■ **PROBLEM TO WORK ON**
Find the word "outdir" in the listing. Copy out each line where it occurs.

━━ RECORDS SUPPLIED

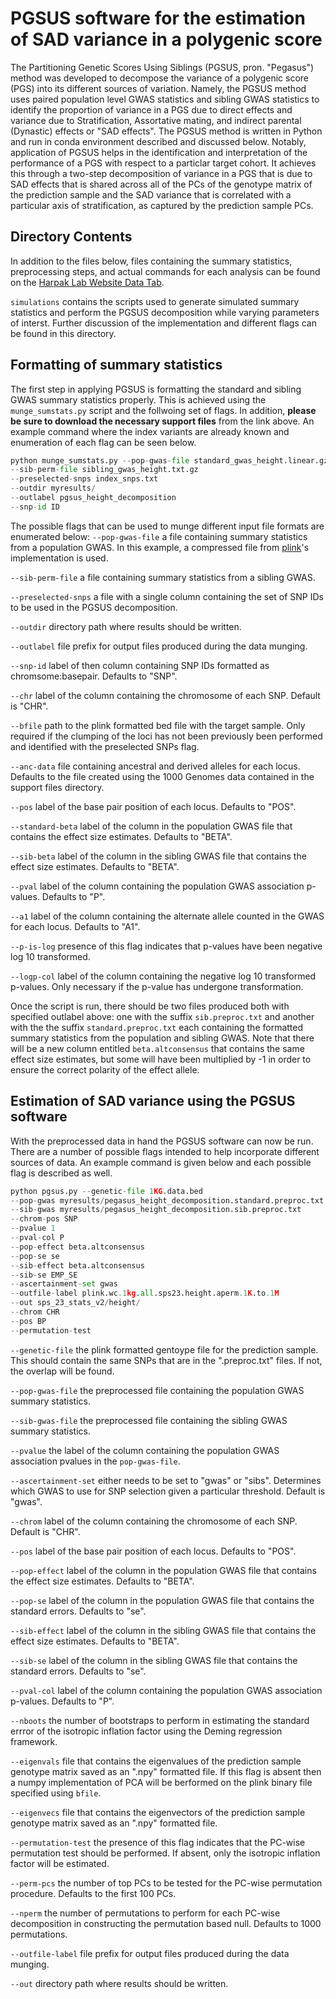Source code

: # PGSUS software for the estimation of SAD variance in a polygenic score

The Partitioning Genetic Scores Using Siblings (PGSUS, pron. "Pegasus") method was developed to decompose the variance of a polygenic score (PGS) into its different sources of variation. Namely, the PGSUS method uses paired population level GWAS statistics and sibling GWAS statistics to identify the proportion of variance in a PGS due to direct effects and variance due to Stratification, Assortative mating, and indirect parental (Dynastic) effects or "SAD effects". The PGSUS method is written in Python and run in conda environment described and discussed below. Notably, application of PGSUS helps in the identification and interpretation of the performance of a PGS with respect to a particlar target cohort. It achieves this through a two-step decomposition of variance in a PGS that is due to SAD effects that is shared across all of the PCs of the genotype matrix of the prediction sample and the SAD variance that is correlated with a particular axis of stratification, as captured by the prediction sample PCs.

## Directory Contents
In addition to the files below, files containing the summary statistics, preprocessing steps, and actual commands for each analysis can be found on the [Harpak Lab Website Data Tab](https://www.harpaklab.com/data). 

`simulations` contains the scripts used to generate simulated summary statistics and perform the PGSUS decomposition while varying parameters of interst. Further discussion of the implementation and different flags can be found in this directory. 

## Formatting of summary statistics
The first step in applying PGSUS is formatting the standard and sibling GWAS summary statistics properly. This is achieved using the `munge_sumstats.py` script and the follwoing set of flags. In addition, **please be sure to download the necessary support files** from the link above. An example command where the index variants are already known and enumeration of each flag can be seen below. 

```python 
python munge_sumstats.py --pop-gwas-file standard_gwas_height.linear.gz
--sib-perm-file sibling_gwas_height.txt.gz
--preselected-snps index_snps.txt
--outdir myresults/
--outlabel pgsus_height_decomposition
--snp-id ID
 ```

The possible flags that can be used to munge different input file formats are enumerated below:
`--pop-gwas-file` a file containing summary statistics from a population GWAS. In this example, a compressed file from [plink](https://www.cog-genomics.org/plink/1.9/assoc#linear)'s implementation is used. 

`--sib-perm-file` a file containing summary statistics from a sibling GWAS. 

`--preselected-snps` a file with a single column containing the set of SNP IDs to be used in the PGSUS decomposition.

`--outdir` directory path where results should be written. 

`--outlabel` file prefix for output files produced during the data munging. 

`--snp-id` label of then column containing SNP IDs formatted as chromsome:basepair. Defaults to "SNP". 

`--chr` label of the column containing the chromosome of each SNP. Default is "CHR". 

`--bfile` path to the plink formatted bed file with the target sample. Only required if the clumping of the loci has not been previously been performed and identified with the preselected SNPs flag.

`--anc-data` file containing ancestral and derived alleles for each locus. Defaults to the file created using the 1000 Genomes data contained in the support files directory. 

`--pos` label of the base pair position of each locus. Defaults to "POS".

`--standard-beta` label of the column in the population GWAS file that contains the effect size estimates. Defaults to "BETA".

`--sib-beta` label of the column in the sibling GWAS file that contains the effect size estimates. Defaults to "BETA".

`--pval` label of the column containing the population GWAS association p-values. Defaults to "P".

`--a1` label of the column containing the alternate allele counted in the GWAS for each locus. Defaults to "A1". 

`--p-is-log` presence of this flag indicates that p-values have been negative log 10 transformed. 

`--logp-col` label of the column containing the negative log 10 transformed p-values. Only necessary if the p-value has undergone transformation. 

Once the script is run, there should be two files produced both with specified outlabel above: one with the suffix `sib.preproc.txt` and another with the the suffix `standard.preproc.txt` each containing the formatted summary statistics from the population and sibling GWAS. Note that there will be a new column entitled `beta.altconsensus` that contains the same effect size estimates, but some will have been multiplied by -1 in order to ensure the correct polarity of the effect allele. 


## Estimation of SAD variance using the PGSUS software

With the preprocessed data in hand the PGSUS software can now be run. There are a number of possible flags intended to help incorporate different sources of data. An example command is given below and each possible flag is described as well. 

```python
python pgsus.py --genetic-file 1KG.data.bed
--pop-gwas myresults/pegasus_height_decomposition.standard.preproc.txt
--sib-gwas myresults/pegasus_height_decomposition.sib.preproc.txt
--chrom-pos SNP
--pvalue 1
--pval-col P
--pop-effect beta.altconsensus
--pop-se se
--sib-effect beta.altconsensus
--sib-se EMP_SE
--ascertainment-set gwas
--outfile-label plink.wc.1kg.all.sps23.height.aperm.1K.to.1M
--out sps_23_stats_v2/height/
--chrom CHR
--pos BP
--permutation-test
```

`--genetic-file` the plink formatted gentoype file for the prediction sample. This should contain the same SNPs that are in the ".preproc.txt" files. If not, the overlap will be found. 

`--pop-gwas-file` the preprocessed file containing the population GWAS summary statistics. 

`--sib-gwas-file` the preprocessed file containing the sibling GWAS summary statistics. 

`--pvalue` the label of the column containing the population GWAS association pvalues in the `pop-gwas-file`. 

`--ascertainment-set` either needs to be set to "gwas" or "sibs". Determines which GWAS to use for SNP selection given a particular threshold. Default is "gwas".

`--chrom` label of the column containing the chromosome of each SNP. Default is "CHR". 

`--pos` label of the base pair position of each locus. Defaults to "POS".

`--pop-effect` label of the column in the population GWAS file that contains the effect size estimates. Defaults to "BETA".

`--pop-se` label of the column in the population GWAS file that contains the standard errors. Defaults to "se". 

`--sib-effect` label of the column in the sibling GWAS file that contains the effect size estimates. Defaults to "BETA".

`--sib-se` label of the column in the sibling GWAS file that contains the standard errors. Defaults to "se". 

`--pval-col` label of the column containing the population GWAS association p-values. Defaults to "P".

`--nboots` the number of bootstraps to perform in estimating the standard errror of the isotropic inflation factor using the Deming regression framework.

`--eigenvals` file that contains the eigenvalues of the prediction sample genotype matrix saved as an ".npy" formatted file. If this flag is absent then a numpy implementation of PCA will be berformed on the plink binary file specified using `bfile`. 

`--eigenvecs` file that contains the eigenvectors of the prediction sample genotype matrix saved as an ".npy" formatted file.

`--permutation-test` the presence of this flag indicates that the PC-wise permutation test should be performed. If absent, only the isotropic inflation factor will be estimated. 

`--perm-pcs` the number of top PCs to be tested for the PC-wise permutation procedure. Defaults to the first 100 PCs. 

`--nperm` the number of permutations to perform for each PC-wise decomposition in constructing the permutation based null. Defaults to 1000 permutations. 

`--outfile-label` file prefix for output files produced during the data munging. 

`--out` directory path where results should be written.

━━━━
━━ RECORDS SUPPLIED

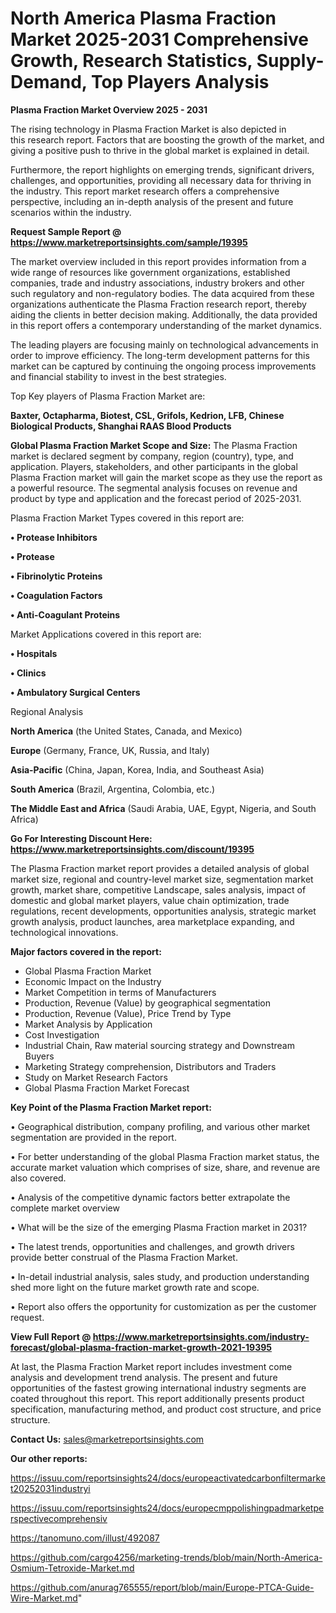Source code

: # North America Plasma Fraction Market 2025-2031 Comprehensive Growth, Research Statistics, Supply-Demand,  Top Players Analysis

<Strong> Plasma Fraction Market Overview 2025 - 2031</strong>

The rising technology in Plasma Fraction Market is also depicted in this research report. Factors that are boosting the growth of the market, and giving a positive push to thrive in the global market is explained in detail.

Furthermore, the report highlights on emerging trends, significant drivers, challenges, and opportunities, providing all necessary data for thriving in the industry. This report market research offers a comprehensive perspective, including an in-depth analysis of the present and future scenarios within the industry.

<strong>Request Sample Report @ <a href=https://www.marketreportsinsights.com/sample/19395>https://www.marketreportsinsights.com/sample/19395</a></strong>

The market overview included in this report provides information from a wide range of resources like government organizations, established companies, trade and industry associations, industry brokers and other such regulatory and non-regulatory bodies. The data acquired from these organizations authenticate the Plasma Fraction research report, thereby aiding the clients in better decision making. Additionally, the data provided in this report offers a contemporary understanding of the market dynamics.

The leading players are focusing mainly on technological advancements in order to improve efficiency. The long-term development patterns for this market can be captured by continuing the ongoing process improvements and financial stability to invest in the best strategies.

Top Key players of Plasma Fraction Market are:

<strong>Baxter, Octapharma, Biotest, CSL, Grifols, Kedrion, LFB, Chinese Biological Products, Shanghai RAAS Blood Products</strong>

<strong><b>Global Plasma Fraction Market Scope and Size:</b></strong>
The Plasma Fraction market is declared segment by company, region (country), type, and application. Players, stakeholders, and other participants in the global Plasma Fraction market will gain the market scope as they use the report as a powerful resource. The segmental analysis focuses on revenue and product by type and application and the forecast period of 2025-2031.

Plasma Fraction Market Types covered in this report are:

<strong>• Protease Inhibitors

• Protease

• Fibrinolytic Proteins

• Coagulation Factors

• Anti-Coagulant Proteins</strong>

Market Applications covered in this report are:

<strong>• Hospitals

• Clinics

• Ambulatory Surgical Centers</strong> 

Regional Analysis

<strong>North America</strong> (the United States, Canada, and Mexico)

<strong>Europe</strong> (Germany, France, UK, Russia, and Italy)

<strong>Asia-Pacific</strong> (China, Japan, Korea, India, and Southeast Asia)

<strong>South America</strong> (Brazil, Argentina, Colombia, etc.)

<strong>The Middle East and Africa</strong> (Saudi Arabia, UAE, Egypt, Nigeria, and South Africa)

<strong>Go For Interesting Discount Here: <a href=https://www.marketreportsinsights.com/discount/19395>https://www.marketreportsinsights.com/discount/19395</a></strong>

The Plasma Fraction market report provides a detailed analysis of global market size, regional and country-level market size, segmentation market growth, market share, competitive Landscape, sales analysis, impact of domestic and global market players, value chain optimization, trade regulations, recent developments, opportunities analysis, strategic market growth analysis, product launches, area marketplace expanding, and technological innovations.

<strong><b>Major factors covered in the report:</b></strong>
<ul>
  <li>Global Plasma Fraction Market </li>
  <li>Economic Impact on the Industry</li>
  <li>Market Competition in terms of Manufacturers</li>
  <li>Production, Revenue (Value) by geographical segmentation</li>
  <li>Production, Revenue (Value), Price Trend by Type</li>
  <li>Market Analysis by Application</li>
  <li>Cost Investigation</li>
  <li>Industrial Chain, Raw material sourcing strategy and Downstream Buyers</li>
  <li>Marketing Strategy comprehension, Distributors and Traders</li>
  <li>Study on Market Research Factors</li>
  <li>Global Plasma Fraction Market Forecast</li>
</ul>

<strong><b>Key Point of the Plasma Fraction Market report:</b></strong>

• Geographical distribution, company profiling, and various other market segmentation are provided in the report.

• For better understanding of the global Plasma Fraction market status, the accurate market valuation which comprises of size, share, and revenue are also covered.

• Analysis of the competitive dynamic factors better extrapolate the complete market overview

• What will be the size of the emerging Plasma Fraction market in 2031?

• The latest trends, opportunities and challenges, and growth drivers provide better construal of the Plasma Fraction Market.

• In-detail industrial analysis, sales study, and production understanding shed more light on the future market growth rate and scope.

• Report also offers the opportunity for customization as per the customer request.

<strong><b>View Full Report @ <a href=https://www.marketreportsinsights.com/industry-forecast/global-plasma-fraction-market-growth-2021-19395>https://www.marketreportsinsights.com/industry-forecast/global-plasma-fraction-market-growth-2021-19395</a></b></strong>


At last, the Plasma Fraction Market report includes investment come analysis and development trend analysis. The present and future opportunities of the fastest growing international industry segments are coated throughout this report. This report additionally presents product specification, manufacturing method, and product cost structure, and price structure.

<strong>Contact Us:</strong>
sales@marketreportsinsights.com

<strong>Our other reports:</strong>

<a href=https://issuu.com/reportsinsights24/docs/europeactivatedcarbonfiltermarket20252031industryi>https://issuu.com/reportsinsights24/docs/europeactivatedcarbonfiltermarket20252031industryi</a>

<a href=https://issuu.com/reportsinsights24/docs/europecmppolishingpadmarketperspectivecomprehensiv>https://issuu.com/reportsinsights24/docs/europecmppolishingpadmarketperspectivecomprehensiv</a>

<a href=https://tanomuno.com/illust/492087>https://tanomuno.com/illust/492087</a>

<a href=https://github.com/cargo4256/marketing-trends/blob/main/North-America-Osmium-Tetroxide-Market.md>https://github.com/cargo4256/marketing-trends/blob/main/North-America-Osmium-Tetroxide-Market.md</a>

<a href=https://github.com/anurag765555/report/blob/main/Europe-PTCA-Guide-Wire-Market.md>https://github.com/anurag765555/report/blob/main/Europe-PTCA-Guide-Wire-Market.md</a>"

━━━━

■ **EXERCISE RESULT**
--outdir myresults/
`--outdir` directory path where results should be written. 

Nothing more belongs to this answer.